──────── Information shown ────────
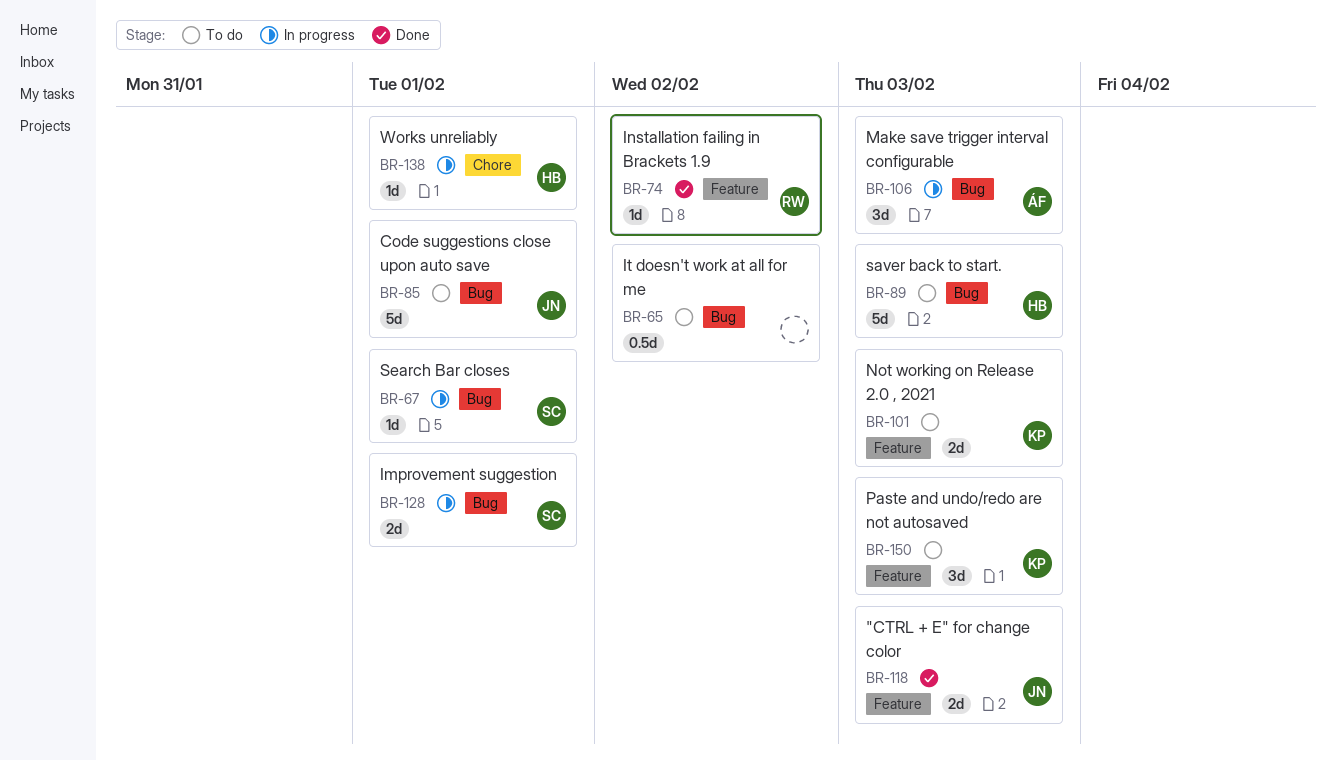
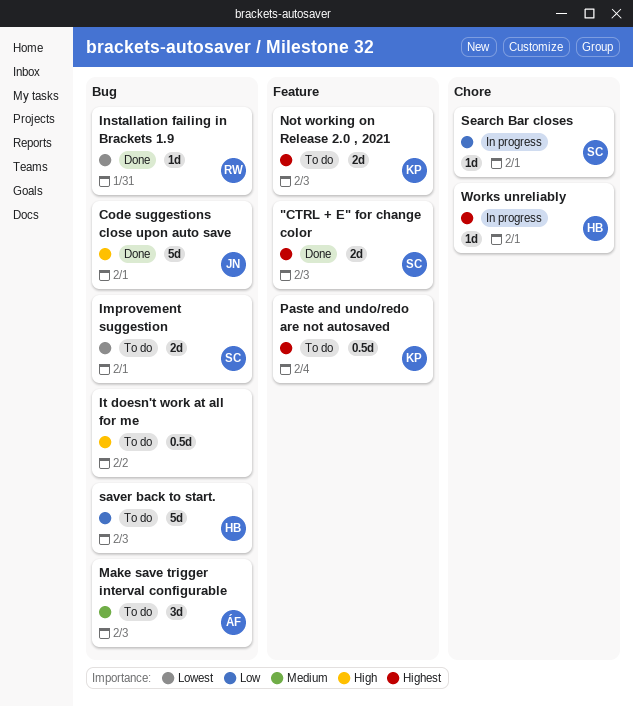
"CTRL + E" for change color, owner: JN -> SC
Code suggestions close upon auto save, status: To do -> Done
Improvement suggestion, status: In progress -> To do
Installation failing in Brackets 1.9, label: Feature -> Bug
Installation failing in Brackets 1.9, due: Feb 2 -> Jan 31
Make save trigger interval configurable, status: In progress -> To do
Paste and undo/redo are not autosaved, estimate: 3d -> 0.5d
Paste and undo/redo are not autosaved, due: Feb 3 -> Feb 4
Search Bar closes, label: Bug -> Chore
────────
[What to do]
Where does the string "progress" occur in the data above? Copy every line that holds it.

[Answer box]
Improvement suggestion, status: In progress -> To do
Make save trigger interval configurable, status: In progress -> To do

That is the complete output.